### Exercise brief
Keep every word of the listing and drop the images when you write it out.

━━━━━━━━━━

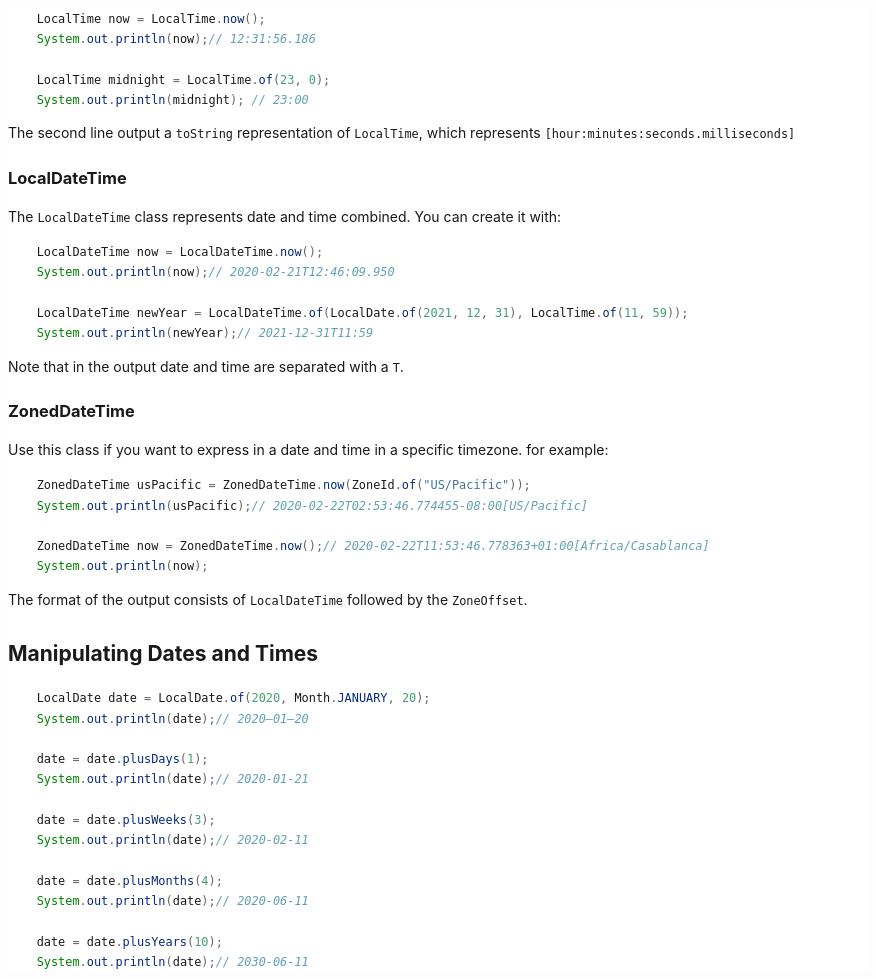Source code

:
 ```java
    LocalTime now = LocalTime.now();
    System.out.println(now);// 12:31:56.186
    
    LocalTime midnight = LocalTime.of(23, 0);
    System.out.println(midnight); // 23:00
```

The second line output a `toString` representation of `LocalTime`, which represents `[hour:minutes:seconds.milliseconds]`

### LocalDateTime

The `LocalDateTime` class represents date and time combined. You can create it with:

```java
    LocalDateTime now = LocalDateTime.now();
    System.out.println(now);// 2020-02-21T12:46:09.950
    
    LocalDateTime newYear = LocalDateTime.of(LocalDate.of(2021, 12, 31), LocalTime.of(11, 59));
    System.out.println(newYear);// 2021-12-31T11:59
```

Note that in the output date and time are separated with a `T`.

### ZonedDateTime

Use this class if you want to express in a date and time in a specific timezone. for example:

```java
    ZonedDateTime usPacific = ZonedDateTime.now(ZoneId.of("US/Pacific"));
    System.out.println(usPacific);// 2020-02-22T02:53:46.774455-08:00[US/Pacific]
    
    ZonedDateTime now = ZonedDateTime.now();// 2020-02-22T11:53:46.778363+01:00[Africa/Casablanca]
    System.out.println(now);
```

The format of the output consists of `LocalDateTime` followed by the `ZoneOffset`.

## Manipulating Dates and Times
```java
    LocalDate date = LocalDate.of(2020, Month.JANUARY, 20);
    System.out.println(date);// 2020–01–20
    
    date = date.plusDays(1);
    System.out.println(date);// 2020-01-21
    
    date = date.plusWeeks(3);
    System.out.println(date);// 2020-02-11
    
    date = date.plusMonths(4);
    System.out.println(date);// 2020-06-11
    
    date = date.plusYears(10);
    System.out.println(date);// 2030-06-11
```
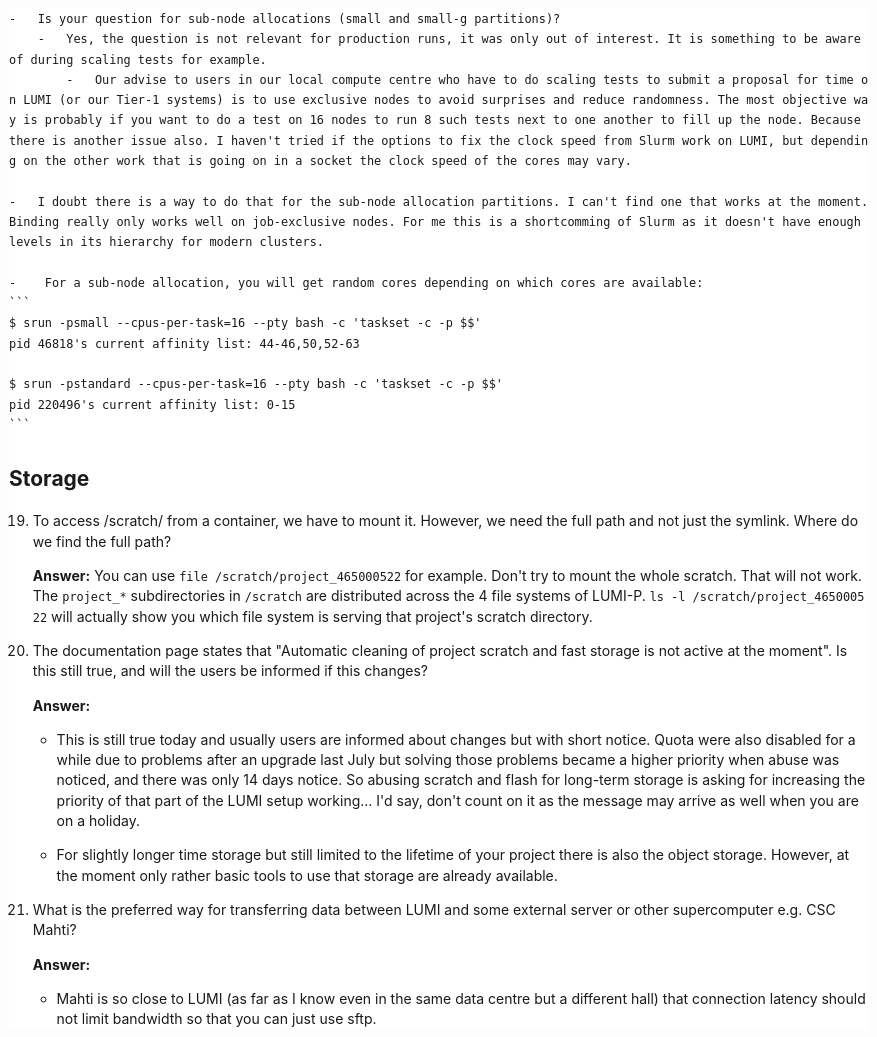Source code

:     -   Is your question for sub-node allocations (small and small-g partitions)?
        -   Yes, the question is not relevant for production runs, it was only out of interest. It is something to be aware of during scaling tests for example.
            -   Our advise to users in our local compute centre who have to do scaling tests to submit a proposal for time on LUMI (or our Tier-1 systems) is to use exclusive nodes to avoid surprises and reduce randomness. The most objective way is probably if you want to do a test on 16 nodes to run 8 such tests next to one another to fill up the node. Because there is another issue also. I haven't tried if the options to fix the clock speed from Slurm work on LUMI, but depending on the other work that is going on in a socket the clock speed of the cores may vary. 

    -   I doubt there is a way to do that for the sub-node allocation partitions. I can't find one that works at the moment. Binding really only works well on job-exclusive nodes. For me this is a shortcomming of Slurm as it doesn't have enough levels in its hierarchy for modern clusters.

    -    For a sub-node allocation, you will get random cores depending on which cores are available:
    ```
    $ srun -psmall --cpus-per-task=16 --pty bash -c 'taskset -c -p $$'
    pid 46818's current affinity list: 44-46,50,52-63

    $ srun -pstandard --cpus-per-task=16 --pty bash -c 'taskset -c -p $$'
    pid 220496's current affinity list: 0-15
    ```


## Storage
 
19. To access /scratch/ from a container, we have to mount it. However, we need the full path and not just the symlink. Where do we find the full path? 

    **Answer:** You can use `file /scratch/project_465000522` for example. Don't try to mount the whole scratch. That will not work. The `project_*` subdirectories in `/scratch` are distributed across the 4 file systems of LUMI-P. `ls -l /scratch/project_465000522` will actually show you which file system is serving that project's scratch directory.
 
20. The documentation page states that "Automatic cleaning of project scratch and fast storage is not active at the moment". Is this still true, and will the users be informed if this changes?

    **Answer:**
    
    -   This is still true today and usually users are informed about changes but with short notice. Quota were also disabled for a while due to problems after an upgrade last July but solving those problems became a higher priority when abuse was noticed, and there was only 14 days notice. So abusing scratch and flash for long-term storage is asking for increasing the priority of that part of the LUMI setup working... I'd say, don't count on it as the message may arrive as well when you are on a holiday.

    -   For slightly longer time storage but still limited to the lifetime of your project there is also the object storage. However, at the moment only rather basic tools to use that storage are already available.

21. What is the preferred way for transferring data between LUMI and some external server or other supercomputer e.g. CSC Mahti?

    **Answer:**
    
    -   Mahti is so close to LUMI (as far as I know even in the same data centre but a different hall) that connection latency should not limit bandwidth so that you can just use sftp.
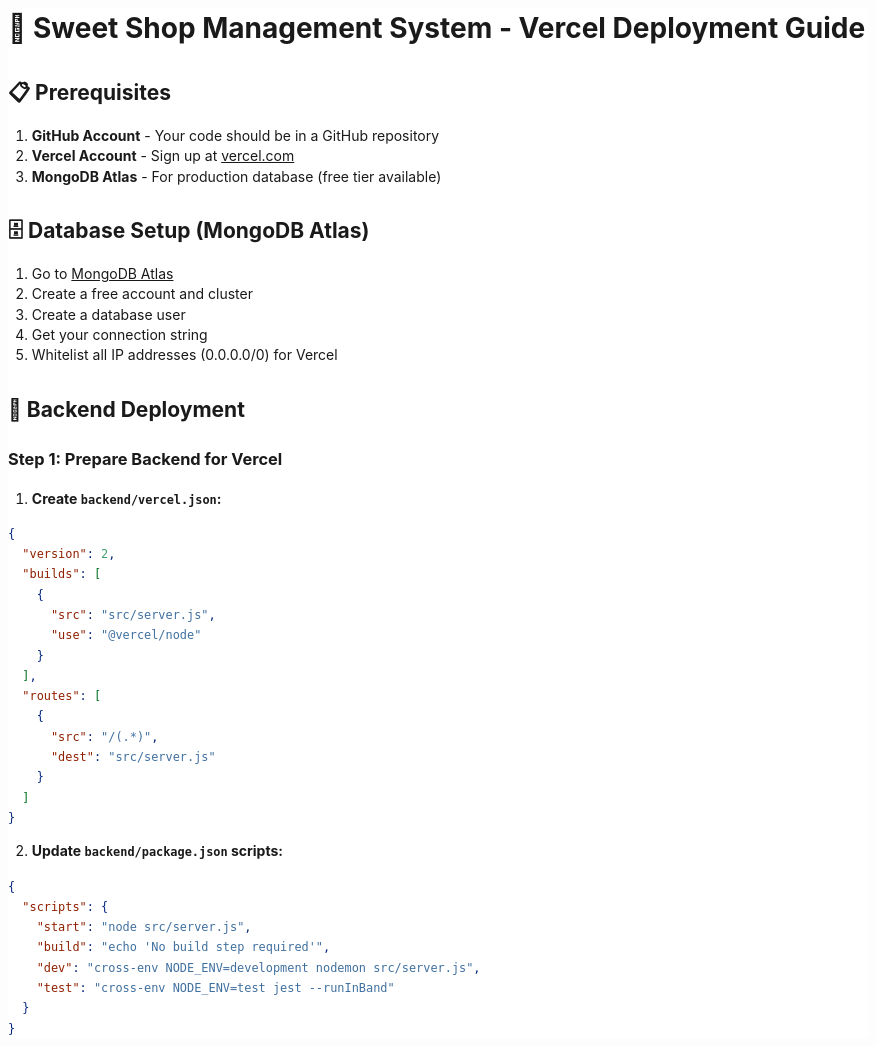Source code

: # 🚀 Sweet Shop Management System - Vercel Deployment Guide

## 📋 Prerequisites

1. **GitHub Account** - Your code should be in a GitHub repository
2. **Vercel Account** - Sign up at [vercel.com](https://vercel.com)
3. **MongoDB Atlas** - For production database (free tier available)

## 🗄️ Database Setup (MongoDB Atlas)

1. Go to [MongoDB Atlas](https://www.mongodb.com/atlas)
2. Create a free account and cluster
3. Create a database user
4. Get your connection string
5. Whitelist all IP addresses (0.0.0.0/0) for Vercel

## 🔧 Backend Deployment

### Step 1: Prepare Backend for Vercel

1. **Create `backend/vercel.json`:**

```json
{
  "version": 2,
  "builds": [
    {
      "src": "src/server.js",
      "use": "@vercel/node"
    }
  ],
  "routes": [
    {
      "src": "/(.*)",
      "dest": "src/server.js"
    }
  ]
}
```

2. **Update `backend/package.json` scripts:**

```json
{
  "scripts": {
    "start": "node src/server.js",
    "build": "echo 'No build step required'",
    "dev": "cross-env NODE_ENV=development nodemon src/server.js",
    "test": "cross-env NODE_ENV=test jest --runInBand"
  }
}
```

━━━━━━━━━━

### Answer to this task
Source code

:
 ```java
    LocalTime now = LocalTime.now();
    System.out.println(now);// 12:31:56.186
    
    LocalTime midnight = LocalTime.of(23, 0);
    System.out.println(midnight); // 23:00
```

The second line output a `toString` representation of `LocalTime`, which represents `[hour:minutes:seconds.milliseconds]`

### LocalDateTime

The `LocalDateTime` class represents date and time combined. You can create it with:

```java
    LocalDateTime now = LocalDateTime.now();
    System.out.println(now);// 2020-02-21T12:46:09.950
    
    LocalDateTime newYear = LocalDateTime.of(LocalDate.of(2021, 12, 31), LocalTime.of(11, 59));
    System.out.println(newYear);// 2021-12-31T11:59
```

Note that in the output date and time are separated with a `T`.

### ZonedDateTime

Use this class if you want to express in a date and time in a specific timezone. for example:

```java
    ZonedDateTime usPacific = ZonedDateTime.now(ZoneId.of("US/Pacific"));
    System.out.println(usPacific);// 2020-02-22T02:53:46.774455-08:00[US/Pacific]
    
    ZonedDateTime now = ZonedDateTime.now();// 2020-02-22T11:53:46.778363+01:00[Africa/Casablanca]
    System.out.println(now);
```

The format of the output consists of `LocalDateTime` followed by the `ZoneOffset`.

## Manipulating Dates and Times
```java
    LocalDate date = LocalDate.of(2020, Month.JANUARY, 20);
    System.out.println(date);// 2020–01–20
    
    date = date.plusDays(1);
    System.out.println(date);// 2020-01-21
    
    date = date.plusWeeks(3);
    System.out.println(date);// 2020-02-11
    
    date = date.plusMonths(4);
    System.out.println(date);// 2020-06-11
    
    date = date.plusYears(10);
    System.out.println(date);// 2030-06-11
```
Source code

:     -   Is your question for sub-node allocations (small and small-g partitions)?
        -   Yes, the question is not relevant for production runs, it was only out of interest. It is something to be aware of during scaling tests for example.
            -   Our advise to users in our local compute centre who have to do scaling tests to submit a proposal for time on LUMI (or our Tier-1 systems) is to use exclusive nodes to avoid surprises and reduce randomness. The most objective way is probably if you want to do a test on 16 nodes to run 8 such tests next to one another to fill up the node. Because there is another issue also. I haven't tried if the options to fix the clock speed from Slurm work on LUMI, but depending on the other work that is going on in a socket the clock speed of the cores may vary. 

    -   I doubt there is a way to do that for the sub-node allocation partitions. I can't find one that works at the moment. Binding really only works well on job-exclusive nodes. For me this is a shortcomming of Slurm as it doesn't have enough levels in its hierarchy for modern clusters.

    -    For a sub-node allocation, you will get random cores depending on which cores are available:
    ```
    $ srun -psmall --cpus-per-task=16 --pty bash -c 'taskset -c -p $$'
    pid 46818's current affinity list: 44-46,50,52-63

    $ srun -pstandard --cpus-per-task=16 --pty bash -c 'taskset -c -p $$'
    pid 220496's current affinity list: 0-15
    ```


## Storage
 
19. To access /scratch/ from a container, we have to mount it. However, we need the full path and not just the symlink. Where do we find the full path? 

    **Answer:** You can use `file /scratch/project_465000522` for example. Don't try to mount the whole scratch. That will not work. The `project_*` subdirectories in `/scratch` are distributed across the 4 file systems of LUMI-P. `ls -l /scratch/project_465000522` will actually show you which file system is serving that project's scratch directory.
 
20. The documentation page states that "Automatic cleaning of project scratch and fast storage is not active at the moment". Is this still true, and will the users be informed if this changes?

    **Answer:**
    
    -   This is still true today and usually users are informed about changes but with short notice. Quota were also disabled for a while due to problems after an upgrade last July but solving those problems became a higher priority when abuse was noticed, and there was only 14 days notice. So abusing scratch and flash for long-term storage is asking for increasing the priority of that part of the LUMI setup working... I'd say, don't count on it as the message may arrive as well when you are on a holiday.

    -   For slightly longer time storage but still limited to the lifetime of your project there is also the object storage. However, at the moment only rather basic tools to use that storage are already available.

21. What is the preferred way for transferring data between LUMI and some external server or other supercomputer e.g. CSC Mahti?

    **Answer:**
    
    -   Mahti is so close to LUMI (as far as I know even in the same data centre but a different hall) that connection latency should not limit bandwidth so that you can just use sftp.
Source code

: # 🚀 Sweet Shop Management System - Vercel Deployment Guide

## 📋 Prerequisites

1. **GitHub Account** - Your code should be in a GitHub repository
2. **Vercel Account** - Sign up at [vercel.com](https://vercel.com)
3. **MongoDB Atlas** - For production database (free tier available)

## 🗄️ Database Setup (MongoDB Atlas)

1. Go to [MongoDB Atlas](https://www.mongodb.com/atlas)
2. Create a free account and cluster
3. Create a database user
4. Get your connection string
5. Whitelist all IP addresses (0.0.0.0/0) for Vercel

## 🔧 Backend Deployment

### Step 1: Prepare Backend for Vercel

1. **Create `backend/vercel.json`:**

```json
{
  "version": 2,
  "builds": [
    {
      "src": "src/server.js",
      "use": "@vercel/node"
    }
  ],
  "routes": [
    {
      "src": "/(.*)",
      "dest": "src/server.js"
    }
  ]
}
```

2. **Update `backend/package.json` scripts:**

```json
{
  "scripts": {
    "start": "node src/server.js",
    "build": "echo 'No build step required'",
    "dev": "cross-env NODE_ENV=development nodemon src/server.js",
    "test": "cross-env NODE_ENV=test jest --runInBand"
  }
}
```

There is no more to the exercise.